Stored records:
++++++++++

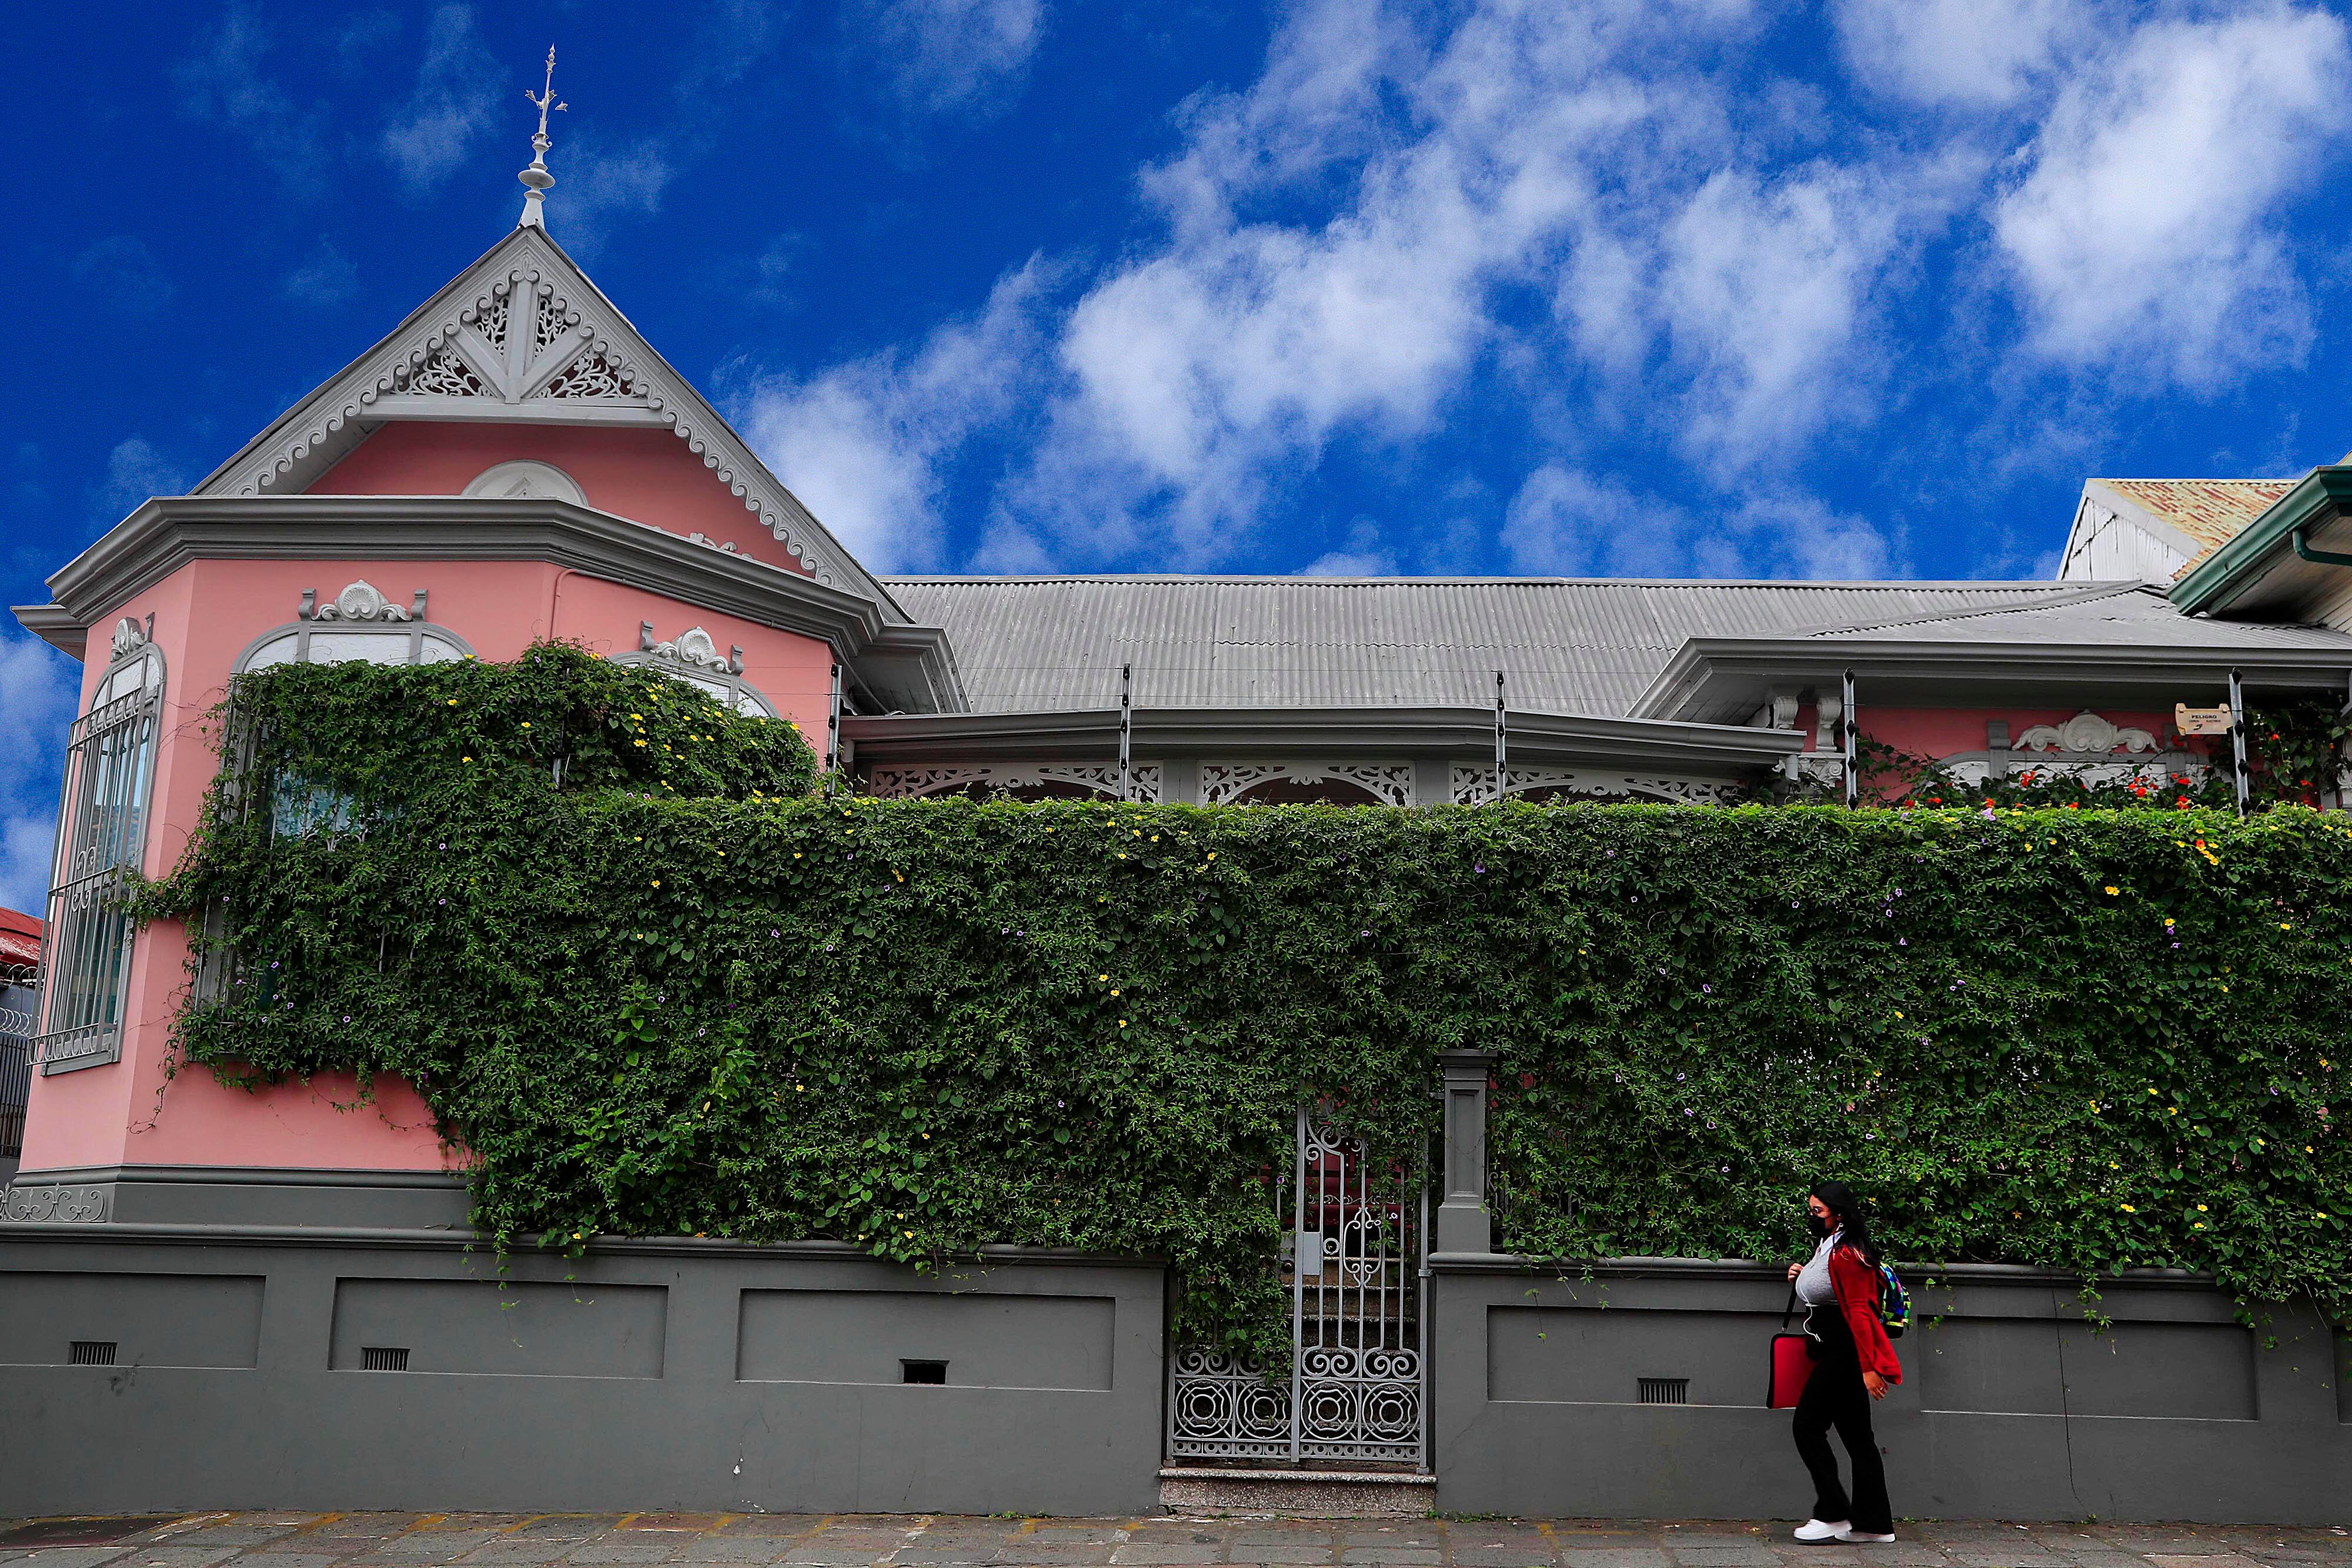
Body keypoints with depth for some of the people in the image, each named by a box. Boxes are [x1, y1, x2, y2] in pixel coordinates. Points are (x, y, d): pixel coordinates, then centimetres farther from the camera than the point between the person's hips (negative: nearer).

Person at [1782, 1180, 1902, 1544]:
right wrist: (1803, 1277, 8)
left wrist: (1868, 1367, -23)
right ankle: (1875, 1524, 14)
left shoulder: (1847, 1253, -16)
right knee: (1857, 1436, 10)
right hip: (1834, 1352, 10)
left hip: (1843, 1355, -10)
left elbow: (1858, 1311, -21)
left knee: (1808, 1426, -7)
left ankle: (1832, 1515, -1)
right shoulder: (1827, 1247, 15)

++++++++++

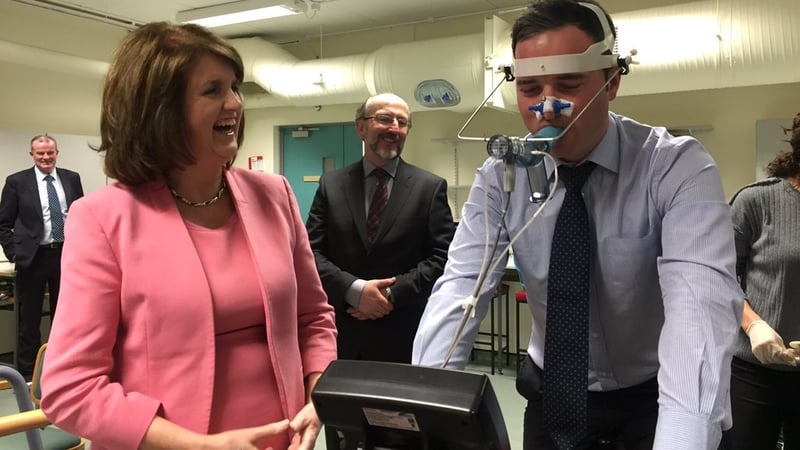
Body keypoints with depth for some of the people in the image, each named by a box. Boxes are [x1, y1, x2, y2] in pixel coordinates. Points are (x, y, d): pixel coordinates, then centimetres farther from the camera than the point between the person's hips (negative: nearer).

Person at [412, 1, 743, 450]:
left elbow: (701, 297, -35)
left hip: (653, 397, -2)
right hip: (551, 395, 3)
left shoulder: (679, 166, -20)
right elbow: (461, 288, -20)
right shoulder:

++++++++++

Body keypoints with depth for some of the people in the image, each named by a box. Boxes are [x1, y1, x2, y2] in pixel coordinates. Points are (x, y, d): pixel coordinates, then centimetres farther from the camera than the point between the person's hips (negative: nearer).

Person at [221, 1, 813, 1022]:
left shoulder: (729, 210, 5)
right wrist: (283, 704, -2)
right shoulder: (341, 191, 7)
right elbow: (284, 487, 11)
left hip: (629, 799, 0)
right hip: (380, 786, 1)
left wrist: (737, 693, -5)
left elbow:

++++++++++

### PROBLEM TO WORK ON
Working through the records, find each line containing the word "shoulder" and copy it.

### EXPECTED OUTPUT
left shoulder: (1847, 1253, -16)
right shoulder: (1827, 1247, 15)
left shoulder: (679, 166, -20)
right shoulder:
left shoulder: (729, 210, 5)
right shoulder: (341, 191, 7)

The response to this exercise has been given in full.